Gleichbehandlungsgesetz
Das Gleichbehandlungsgesetz, auch Gleichbehandlungsgrundsatz genannt, ist ein wichtiger ideeller Leitgedanke, der in den Bereich des Arbeitsrechtes fällt. Die Gleichbehandlung ist im deutschen Arbeitsrecht jedoch nicht eindeutig gesetzlich reglementiert, sodass einem Arbeitnehmer, der gegen unrechtmäßige und ungleiche Behandlung gerichtlich vorgehen möchte, nur die Möglichkeit bleibt, sich auf das Allgemeine Gleichbehandlungsgesetz (AGG) zu berufen. Aus dem Allgemeinen Gleichbehandlungsgesetz geht hervor, dass die Diskriminierung einzelner Personen aus ethnischen, rassistischen oder aus Gründen, die mit der Geschlechterzugehörigkeit, dem Alter oder den sexuellen Neigungen zusammenhängen, absolut unzulässig und verboten ist.
Inhalt und Ziel des Gleichbehandlungsgesetzes ist die Untersagung von jeglicher willkürlicher Benachteiligung eines einzelnen Arbeitnehmers, die ein Arbeitgeber in Bezug auf seine gesamten Arbeitnehmer ausüben kann.
Es ist jedoch auch nach dem arbeitsrechtlichen Gleichbehandlungsgesetz möglich, dass ein Arbeitgeber einem Arbeitnehmer einen höheren Lohn zahlt als einem vergleichbaren Arbeitnehmer, der exakt dieselbe Tätigkeit ausübt. Hierbei gilt es zu unterscheiden zwischen einer Schlechterstellung und einer Besserstellung. Die Besserstellung ist nach dem Gleichbehandlungsgrundsatz absolut legitim, somit wird der besserverdienende Arbeitnehmer hier durch die Vergütung lediglich bessergestellt als sein Kollege.

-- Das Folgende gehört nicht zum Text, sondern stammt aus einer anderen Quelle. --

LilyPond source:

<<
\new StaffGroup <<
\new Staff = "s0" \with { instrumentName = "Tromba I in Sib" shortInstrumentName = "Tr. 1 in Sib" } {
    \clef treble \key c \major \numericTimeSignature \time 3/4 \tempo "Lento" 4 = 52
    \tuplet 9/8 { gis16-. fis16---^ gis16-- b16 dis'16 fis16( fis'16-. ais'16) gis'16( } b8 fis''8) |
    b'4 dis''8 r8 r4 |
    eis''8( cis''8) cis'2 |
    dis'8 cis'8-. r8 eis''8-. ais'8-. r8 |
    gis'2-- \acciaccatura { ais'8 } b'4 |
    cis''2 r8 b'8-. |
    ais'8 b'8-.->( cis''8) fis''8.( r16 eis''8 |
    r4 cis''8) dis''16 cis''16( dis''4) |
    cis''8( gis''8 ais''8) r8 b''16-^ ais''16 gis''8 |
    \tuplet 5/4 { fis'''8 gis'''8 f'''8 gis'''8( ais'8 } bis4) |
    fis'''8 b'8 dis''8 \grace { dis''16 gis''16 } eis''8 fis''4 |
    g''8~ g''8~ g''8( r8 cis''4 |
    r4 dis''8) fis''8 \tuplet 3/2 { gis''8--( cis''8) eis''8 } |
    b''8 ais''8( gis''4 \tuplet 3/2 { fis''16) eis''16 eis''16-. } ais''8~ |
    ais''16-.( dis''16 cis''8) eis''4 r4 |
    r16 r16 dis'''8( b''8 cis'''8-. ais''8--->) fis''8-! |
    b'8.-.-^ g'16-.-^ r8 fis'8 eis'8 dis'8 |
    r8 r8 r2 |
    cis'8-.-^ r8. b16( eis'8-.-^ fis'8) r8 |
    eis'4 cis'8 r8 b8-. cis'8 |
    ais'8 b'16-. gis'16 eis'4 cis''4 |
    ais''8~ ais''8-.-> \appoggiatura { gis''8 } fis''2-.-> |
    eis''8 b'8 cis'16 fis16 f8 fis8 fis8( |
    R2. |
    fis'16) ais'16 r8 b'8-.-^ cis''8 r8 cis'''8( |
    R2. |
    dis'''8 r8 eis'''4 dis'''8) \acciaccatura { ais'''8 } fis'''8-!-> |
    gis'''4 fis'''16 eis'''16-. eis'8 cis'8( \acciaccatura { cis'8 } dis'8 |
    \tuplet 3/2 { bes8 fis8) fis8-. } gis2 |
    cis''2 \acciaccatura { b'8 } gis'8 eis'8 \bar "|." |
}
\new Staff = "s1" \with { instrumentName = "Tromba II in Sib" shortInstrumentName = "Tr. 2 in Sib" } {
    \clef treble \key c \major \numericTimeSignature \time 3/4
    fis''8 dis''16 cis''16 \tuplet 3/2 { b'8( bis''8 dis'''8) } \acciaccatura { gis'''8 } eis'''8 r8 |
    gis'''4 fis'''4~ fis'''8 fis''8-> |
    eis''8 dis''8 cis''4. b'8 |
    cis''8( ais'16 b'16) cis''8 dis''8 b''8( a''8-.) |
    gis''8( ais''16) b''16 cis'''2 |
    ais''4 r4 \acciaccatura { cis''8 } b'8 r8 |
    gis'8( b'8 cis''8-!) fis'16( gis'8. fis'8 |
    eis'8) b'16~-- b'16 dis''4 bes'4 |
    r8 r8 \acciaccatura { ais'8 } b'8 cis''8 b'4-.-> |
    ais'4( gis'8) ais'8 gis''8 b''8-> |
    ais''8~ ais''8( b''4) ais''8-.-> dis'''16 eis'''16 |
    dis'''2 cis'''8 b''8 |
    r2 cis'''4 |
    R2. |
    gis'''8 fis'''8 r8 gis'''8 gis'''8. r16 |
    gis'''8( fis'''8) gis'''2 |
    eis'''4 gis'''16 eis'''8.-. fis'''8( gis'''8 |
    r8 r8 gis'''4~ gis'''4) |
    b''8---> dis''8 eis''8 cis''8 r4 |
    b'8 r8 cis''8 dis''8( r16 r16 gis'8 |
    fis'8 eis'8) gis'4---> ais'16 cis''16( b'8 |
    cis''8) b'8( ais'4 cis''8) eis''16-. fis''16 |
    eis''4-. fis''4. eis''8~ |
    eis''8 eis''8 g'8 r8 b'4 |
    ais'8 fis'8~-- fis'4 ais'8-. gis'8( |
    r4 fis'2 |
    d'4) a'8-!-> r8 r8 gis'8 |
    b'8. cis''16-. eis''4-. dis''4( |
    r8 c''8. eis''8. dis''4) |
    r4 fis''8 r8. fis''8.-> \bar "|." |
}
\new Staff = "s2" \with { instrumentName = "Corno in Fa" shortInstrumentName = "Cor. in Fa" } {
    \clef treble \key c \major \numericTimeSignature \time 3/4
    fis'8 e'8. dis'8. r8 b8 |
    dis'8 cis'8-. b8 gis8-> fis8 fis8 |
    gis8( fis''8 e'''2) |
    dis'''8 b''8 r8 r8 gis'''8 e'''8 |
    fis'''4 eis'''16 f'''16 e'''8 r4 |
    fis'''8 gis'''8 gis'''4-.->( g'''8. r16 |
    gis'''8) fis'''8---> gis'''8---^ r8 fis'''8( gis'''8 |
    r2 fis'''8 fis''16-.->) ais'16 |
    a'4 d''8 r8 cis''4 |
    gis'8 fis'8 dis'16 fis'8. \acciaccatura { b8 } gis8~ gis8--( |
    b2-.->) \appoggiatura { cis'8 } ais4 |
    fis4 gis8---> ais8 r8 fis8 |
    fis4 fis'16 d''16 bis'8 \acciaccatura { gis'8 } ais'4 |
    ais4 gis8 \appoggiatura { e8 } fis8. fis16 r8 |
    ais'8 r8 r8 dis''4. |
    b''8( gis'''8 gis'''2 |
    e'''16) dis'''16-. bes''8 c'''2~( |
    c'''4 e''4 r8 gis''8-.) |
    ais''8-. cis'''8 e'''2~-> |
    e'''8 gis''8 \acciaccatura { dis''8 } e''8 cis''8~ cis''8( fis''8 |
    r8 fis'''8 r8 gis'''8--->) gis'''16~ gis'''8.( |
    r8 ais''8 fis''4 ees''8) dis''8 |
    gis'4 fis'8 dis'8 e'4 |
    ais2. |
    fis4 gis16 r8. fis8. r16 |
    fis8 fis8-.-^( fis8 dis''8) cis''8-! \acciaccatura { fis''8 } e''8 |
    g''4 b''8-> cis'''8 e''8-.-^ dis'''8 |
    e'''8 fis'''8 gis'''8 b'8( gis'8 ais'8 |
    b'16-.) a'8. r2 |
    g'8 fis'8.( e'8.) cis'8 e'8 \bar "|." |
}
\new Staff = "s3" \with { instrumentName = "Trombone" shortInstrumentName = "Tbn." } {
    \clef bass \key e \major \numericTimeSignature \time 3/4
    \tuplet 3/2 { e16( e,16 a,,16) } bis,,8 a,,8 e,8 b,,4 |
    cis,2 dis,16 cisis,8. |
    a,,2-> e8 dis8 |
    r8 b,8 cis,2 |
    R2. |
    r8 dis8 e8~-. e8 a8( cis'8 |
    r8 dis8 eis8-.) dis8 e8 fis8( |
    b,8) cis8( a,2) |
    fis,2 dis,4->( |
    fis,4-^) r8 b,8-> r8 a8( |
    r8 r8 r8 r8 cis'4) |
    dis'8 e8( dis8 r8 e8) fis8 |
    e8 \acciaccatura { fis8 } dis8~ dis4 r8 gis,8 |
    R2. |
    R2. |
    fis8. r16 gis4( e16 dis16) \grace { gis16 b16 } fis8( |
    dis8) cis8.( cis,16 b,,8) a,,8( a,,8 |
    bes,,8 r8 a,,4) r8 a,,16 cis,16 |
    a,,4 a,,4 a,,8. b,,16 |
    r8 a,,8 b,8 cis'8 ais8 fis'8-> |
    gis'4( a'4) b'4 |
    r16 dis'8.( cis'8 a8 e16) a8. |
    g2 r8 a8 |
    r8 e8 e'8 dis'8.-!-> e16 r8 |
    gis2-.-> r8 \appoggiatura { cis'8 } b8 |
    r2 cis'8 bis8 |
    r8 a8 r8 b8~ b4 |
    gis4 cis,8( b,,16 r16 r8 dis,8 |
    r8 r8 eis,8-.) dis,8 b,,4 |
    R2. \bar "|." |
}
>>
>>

Eine Schlechterstellung nach dem Gleichbehandlungsgesetz würde erfolgen, wenn ein Arbeitgeber eine Regelung aufstellt, die er in einer Weise handhabt, die einen Arbeitnehmer oder eine Arbeitnehmergruppe vorsätzlich schlechter behandeln sollte als die restlichen Arbeitnehmer. Dies könnte der Fall sein, wenn der Chef nach einem besonders erfolgreich abgeschlossenen Auftrag eine Einmalzahlung als Honorierung der Leistungen einer gesamten Abteilung beschließt. Würden nun alle Arbeitnehmer der Abteilung diese Prämie erhalten und ein einzelner Arbeitnehmer nicht (möglicherweise aus einer persönlichen Abneigung des Chefs gegenüber dieser Person resultierend), dann wäre dies die willkürliche Schlechterstellung eines Einzelnen nach dem arbeitsrechtlichen Gleichbehandlungsgesetz und somit anfechtbar. Der einzelne Arbeitnehmer hat den gleichen Anspruch auf die Prämie, wie diejenigen, die die Prämienzahlung erhalten haben.
Es wäre jedoch keinesfalls rechtswidrig, wenn der Chef sich dazu entschließen sollte, einer Person aus der Abteilung wegen dessen herausragenden Leistungen bei der Abwicklung des Auftrags, eine höhere Einmalzahlung zukommen zu lassen als dem Rest der Abteilung. In diesem Fall ist der Chef rechtlich auf der sicheren Seite. Er kann den einzelnen Arbeitnehmer begünstigen und damit besserstellen.
Das arbeitsrechtliche Gleichbehandlungsgesetz bezieht sich im Übrigen auch auf Arbeitnehmer, die einer Nebenbeschäftigung nachgehen, beispielsweise im Rahmen eines geringfügigen Beschäftigungsverhältnisses. Hier dürfen nebenberuflich tätige Arbeitnehmer nicht schlechter behandelt werden als Arbeitnehmer, die eine vergleichbare Tätigkeit in Vollzeit ausüben.
Sollten beispielsweise Arbeitnehmer in Vollzeit eine einmalige Prämienleistung erhalten, dann besteht auch bei den geringfügig Beschäftigten ein Anspruch darauf.